Un (léger) parfum de justice

Elle traîne avec tant de constance la patte, elle se fait si souvent tirer l’oreille pour avancer, que lorsqu’il arrive à la malheureuse de faire un petit, tout petit effort, on ne peut que lui décerner, à titre d’encouragement, un bon point. Et même deux, en l’occurrence.

Car lundi était un jour inhabituellement faste pour la justice libanaise. Et d’un : le parquet requiert l’arrestation, pour détournement de fonds, du secrétaire général du Haut-Comité de secours, organisme ayant pour mission, comme son nom l’indique, de venir en aide aux sinistrés, déplacés et autres victimes libanaises d’éruptions naturelles ou guerrières. Il est de triste tradition, dans notre pays, que de tels fonds, malgré leur noble vocation, fassent invariablement l’objet de prévarications. Cette fois cependant, le gestionnaire en chef, un général à la retraite, ne semble pas avoir piqué dans la caisse mais s’être seulement prêté, avec son épouse également arrêtée, à un transfert de dix millions de dollars sur un compte que possède leur fils en Biélorussie : vulgaire opération de blanchiment d’argent, une parmi mille, et dont les vedettes n’ont finalement chuté que parce qu’elles se sont soudain trouvées à court de protection ...

Infiniment plus grave et complexe, compte tenu de la situation explosive régnant à Tripoli, est cependant la seconde (et double) démarche du parquet, qui vise en effet Ali Eid et son fils Rifaat, les deux chefs de la communauté alaouite de cette ville. Le premier est soupçonné d’avoir organisé l’exfiltration, vers la Syrie, des auteurs d’attentats à la voiture piégée récemment perpétrés contre deux mosquées sunnites dans la capitale du Nord. C’est ce qu’a reconnu le convoyeur lui-même, chauffeur personnel de Eid père, devant ses interrogateurs des renseignements de l’armée.

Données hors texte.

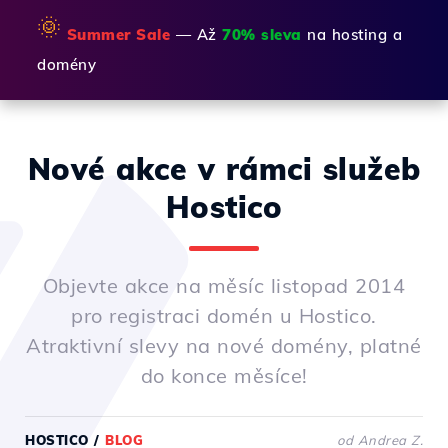
🌞
Summer Sale
— Až
70% sleva
na hosting a
domény
Nové akce v rámci služeb
Hostico
Objevte akce na měsíc listopad 2014
pro registraci domén u Hostico.
Atraktivní slevy na nové domény, platné
do konce měsíce!
HOSTICO
/
BLOG
od Andrea Z.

C’est ce que contestent évidemment l’intéressé et, avec plus de véhémence encore, son rejeton : car non content de faire insulte à l’institution en l’accusant, dans une conférence de presse télévisée, d’avoir arraché de tels aveux sous la torture, ce dernier est allé jusqu’à légitimer toute atteinte à la vie des maîtres barbouzes des Forces de sécurité intérieure. En somme, les Eid ne reconnaissent d’autre autorité que celle de Bachar el-Assad dont les portraits ornent d’ailleurs la permanence de leur parti ; par voie de conséquence, ne trouvent grâce à leurs yeux d’autre police secrète que les Moukhabarat syriens à la réputation sans tache.

Le cas Ali Eid est désormais du ressort d’un tribunal militaire dont la célérité n’est pas toujours le point fort, comme observé notamment dans l’affaire d’un complot terroriste syrien dans lequel se trouvé impliqué un ancien ministre. De convocation en sommation de comparaître, c’est un mandat d’arrêt en règle que l’on attendait hier ; manque de pot : malencontreusement souffrant, Eid père ne s’est pas présenté devant les enquêteurs et ceux-ci doivent maintenant attendre d’être fixés sur son réel état de santé avant d’aviser.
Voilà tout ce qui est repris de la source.